§ **PASSAGE SHOWN**:
□ □ □ □ □
# X-mas in July Exchange.........



## win43 (Aug 28, 2006)

EVERYONE'S INVITED!!!!! ALL MODELING SKILL LEVELS!!!!!

This is for all of us who love painting, remodeling, chopping, hacking, decaling and resin pouring cars to share with others. 

VERY BASIC RULES

1. Cars are to be HO scale.

2. Cars need to have a running chassis (not a speed demon, but a complete one that can make a lap around the track ).

3. Body must be unique, anything from painted/decaled, to custom resin.
NO "straight out of the box" cars.

4.Send $6 for return priority shipping. This can be cash, check, or money order sent with your car. (NO PAYPAL PLEASE)

5. When you send your car, add your hobbytalk name in the box. That will make things much easier for me.
□ □ □ □ □
§ **INFORMATION PROVIDED**:
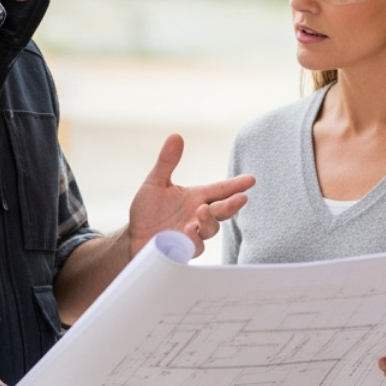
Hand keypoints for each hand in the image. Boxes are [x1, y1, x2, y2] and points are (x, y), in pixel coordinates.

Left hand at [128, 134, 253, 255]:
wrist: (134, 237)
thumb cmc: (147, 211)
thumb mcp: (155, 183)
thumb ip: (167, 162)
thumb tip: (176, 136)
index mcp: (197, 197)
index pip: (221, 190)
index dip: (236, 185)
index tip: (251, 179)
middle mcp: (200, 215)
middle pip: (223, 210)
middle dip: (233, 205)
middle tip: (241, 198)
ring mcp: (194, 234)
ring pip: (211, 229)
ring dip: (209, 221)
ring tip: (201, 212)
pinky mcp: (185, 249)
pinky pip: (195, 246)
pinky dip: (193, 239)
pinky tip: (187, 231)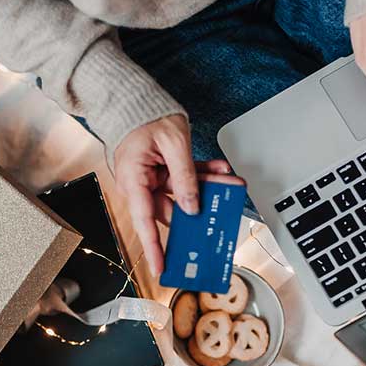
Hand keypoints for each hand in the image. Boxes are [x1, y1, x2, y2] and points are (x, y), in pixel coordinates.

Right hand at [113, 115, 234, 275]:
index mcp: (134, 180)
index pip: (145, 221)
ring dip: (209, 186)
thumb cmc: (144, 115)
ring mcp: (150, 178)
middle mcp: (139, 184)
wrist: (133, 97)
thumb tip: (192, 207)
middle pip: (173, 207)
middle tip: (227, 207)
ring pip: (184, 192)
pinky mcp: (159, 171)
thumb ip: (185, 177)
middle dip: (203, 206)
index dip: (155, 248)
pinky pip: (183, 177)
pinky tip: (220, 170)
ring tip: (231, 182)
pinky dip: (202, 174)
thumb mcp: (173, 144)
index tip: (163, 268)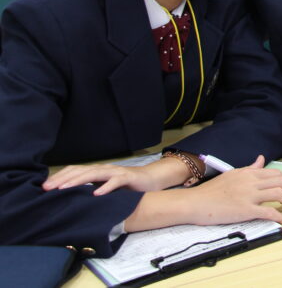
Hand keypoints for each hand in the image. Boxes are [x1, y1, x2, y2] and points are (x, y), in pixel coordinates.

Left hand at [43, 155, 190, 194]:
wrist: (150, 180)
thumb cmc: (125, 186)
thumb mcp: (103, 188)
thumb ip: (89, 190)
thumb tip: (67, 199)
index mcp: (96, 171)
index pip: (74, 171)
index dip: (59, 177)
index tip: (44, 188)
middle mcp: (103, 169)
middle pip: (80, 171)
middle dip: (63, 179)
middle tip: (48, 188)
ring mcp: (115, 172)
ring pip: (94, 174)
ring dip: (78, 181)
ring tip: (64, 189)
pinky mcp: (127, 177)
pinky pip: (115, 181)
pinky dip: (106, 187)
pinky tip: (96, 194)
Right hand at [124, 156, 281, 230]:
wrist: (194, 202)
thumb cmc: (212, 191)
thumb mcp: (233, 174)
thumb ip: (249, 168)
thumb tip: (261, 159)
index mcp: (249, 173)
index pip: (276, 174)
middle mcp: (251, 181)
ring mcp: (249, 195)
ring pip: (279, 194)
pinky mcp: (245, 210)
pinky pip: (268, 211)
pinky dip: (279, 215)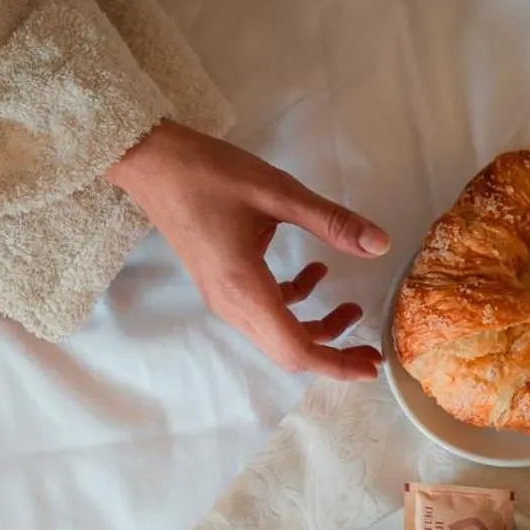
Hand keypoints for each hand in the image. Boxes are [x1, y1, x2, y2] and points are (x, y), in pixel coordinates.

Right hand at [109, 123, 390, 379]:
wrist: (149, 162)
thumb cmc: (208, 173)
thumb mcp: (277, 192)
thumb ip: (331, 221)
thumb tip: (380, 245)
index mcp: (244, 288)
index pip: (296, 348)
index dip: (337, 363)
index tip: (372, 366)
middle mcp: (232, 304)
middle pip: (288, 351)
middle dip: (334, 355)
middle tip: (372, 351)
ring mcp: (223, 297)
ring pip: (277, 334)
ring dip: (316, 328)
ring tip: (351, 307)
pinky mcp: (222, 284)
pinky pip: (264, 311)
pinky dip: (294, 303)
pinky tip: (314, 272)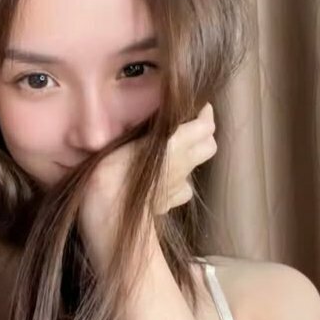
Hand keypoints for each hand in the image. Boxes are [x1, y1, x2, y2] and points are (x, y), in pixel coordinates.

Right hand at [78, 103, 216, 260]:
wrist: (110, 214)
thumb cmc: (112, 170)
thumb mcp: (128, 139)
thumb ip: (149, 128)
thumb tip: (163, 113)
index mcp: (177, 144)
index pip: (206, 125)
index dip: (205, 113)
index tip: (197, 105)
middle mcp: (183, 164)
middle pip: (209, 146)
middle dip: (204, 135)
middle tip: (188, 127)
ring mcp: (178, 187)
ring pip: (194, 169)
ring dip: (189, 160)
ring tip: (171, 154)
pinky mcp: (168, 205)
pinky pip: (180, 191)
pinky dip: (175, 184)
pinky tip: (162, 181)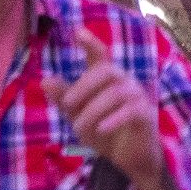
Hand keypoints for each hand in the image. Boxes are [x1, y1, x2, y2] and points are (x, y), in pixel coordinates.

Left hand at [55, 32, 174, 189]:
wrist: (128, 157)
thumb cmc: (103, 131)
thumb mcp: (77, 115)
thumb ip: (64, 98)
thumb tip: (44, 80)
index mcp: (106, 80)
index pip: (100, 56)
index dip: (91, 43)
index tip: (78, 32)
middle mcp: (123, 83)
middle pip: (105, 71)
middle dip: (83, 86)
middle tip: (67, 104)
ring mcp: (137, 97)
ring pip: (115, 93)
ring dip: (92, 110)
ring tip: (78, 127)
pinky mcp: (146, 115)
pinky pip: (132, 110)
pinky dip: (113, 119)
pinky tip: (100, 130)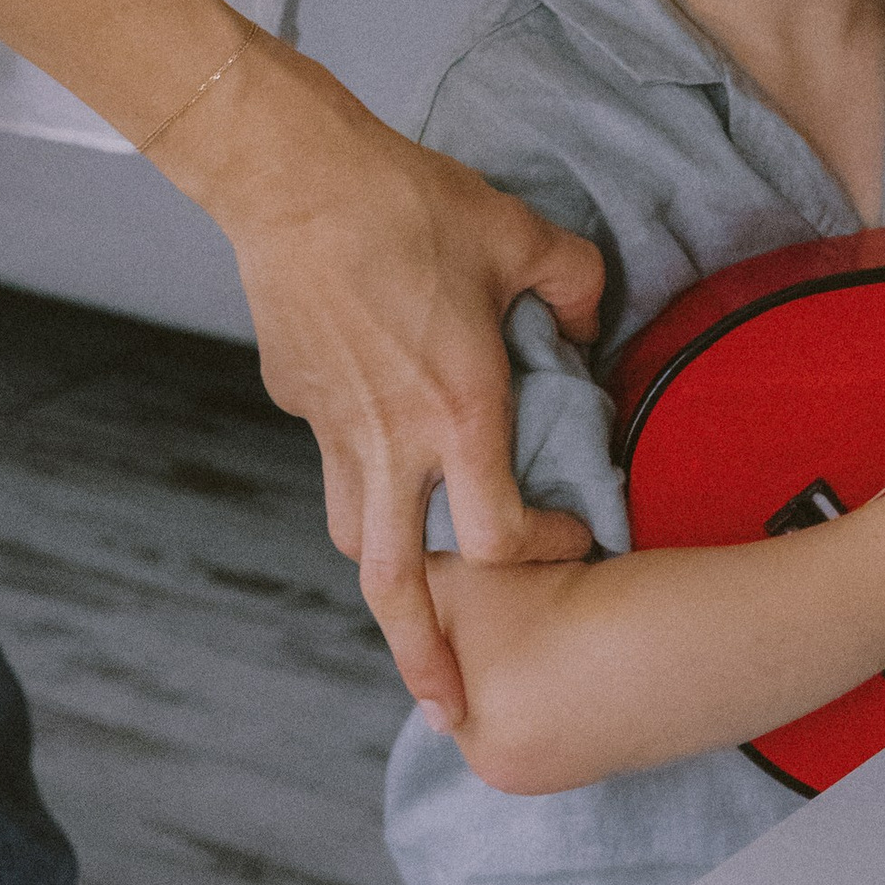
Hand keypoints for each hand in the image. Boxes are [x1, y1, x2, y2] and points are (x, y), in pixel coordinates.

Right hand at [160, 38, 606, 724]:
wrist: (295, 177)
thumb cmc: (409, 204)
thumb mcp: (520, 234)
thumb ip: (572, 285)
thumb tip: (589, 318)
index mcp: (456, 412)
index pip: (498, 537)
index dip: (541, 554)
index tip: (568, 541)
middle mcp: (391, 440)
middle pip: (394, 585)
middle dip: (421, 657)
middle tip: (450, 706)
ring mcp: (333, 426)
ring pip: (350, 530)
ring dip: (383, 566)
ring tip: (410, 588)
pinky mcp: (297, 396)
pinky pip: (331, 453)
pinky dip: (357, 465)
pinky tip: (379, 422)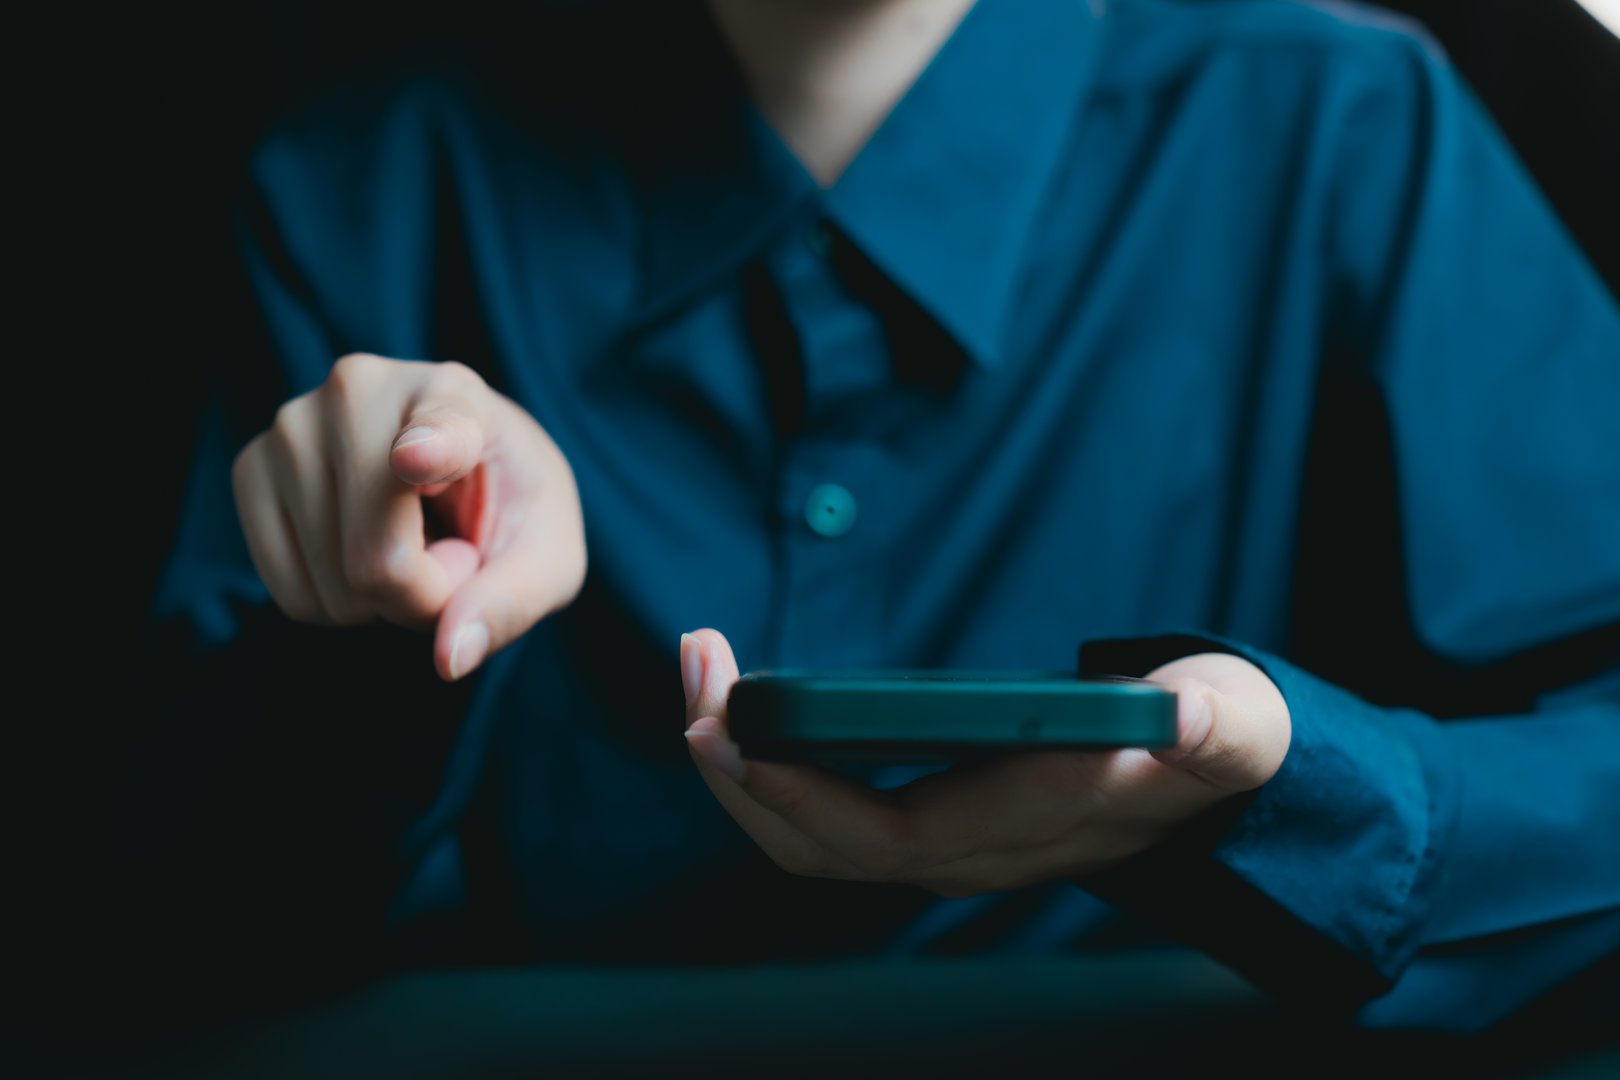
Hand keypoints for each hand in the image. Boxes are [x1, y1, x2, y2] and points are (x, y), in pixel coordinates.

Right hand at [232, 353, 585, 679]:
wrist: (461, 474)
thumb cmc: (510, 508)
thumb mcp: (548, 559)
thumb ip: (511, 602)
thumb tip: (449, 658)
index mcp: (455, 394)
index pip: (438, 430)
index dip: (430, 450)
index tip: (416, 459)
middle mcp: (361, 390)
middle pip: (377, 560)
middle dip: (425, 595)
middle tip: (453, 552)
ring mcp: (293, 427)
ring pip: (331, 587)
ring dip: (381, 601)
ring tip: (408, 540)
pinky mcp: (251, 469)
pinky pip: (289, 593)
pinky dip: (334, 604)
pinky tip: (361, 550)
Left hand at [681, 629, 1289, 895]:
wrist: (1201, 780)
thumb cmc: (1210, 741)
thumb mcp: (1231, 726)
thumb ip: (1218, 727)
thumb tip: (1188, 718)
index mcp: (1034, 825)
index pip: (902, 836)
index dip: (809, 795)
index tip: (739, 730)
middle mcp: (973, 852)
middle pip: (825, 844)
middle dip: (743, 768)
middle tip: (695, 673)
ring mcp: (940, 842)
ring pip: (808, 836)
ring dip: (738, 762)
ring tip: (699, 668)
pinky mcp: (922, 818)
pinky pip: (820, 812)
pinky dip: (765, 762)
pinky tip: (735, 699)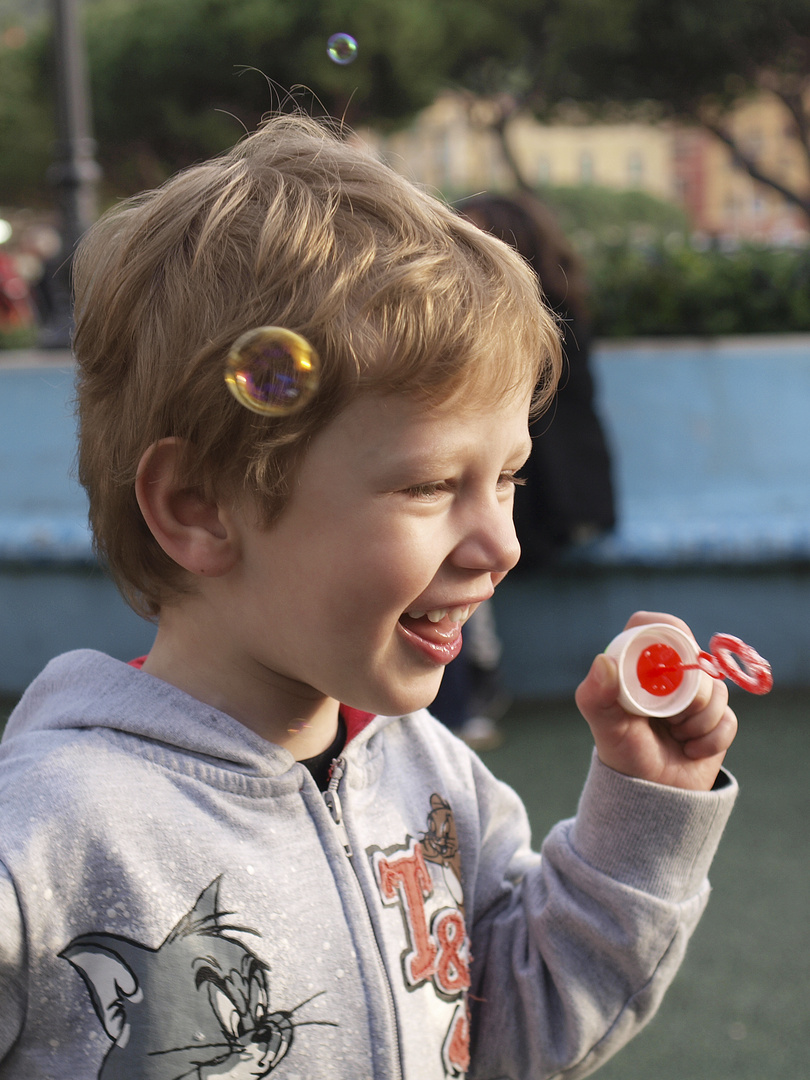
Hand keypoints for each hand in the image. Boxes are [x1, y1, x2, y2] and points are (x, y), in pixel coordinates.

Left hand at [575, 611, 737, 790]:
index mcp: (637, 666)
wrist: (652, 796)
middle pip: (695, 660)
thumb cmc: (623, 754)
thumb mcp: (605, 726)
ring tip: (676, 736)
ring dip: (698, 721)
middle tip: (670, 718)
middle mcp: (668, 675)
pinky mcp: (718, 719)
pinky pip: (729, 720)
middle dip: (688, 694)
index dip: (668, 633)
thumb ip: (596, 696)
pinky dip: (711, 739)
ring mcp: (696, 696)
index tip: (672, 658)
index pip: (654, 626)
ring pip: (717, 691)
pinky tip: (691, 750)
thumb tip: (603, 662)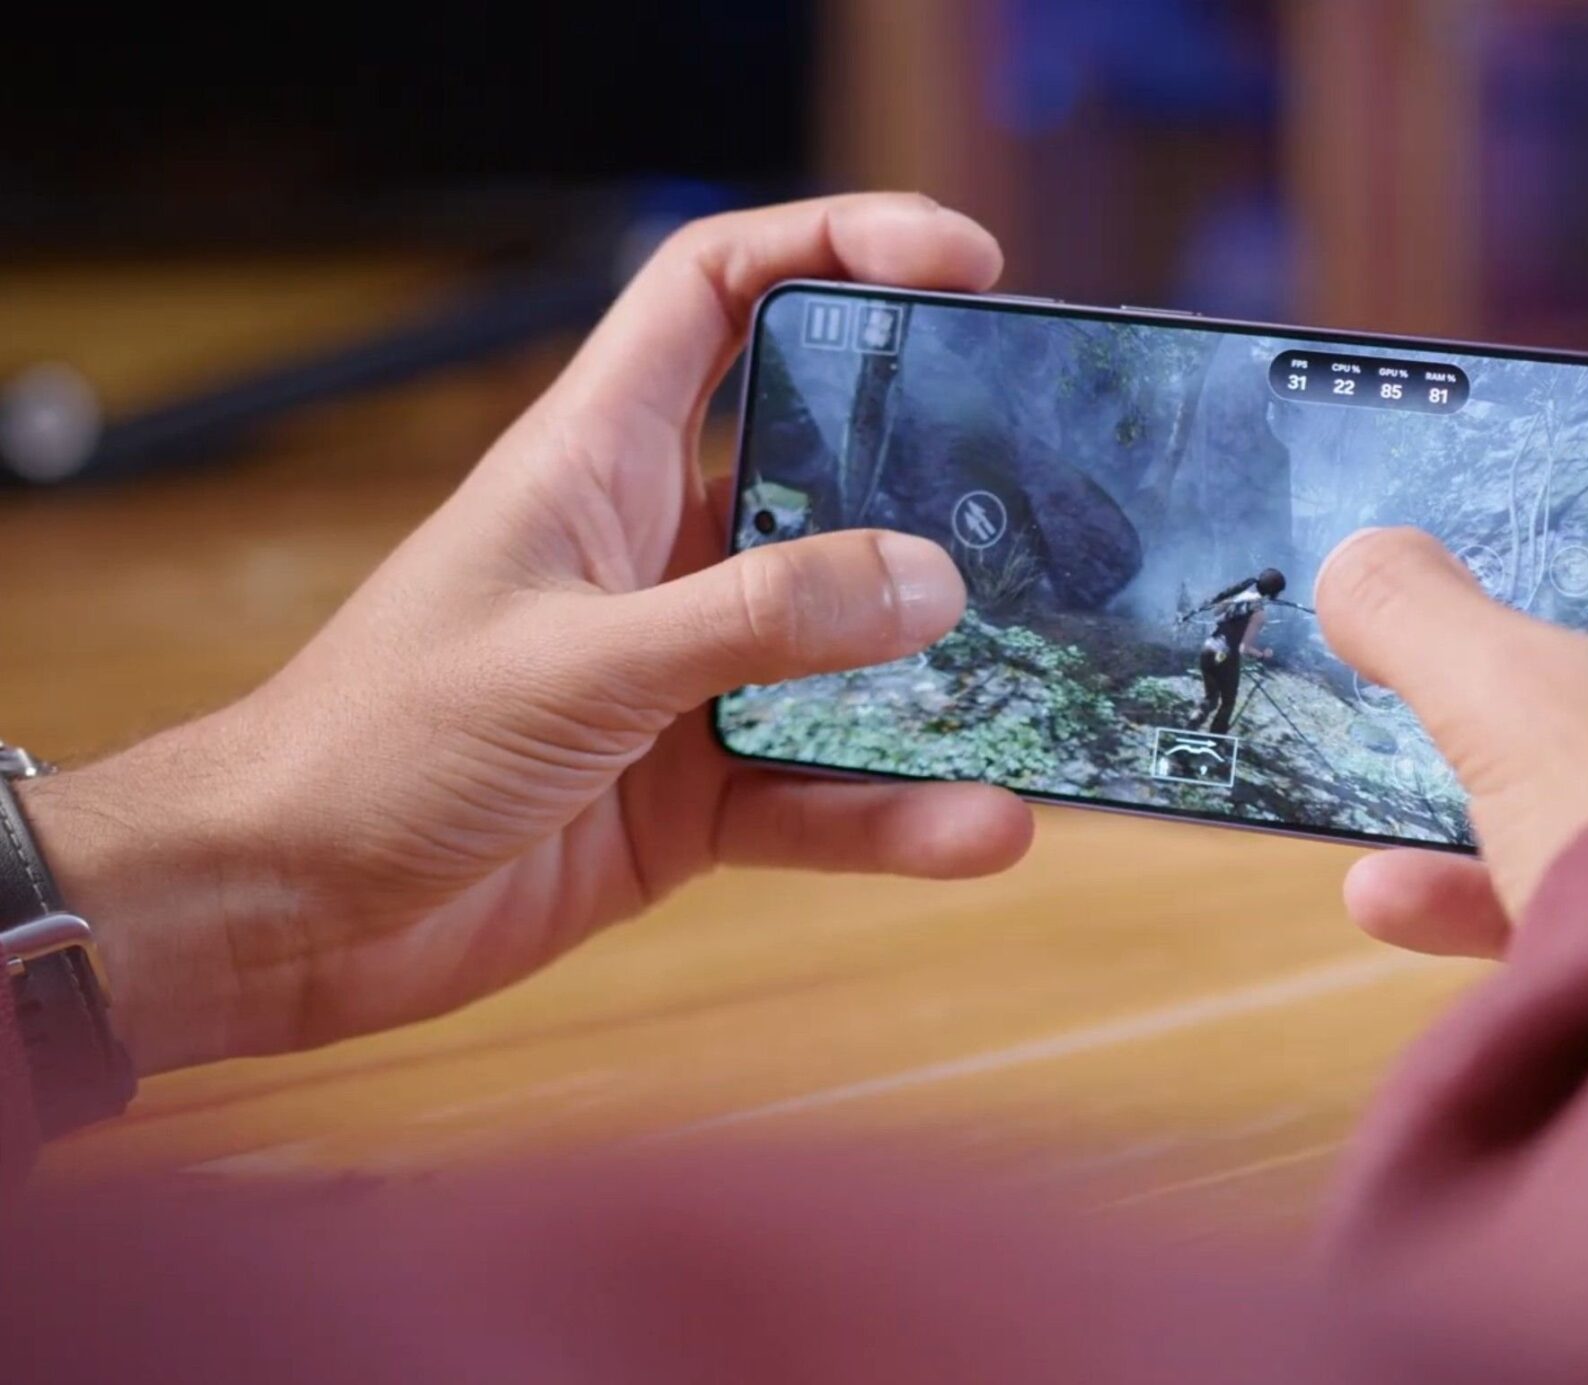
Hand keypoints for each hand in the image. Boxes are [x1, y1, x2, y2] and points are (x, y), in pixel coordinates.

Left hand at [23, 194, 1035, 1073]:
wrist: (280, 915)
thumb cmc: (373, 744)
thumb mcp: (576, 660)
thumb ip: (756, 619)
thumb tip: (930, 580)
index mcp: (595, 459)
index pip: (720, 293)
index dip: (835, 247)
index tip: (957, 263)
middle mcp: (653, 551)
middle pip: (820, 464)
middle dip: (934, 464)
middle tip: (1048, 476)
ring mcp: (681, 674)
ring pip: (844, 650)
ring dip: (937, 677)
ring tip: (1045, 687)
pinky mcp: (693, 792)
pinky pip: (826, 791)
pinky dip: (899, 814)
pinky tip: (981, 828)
□ □ □ □ □
§ **WORK TASK 1**:
According to the X-mas in July Exchange post, what scale must the cars be?
§ **WORK TASK 2**:
Translate this sentence from the X-mas in July Exchange post into Spanish: "When you send your car, add your hobbytalk name in the box."
§ **WORK TASK 3**:
List every activity named in the X-mas in July Exchange post's sentence that begins "This is for all of us who love".
The records have no connection to the post about the X-mas in July Exchange.

§ **SOLUTION 1**:
HO scale.

§ **SOLUTION 2**:
Cuando envíes tu auto, agrega tu nombre de hobbytalk en la caja.

§ **SOLUTION 3**:
painting, remodeling, chopping, hacking, decaling, resin pouring cars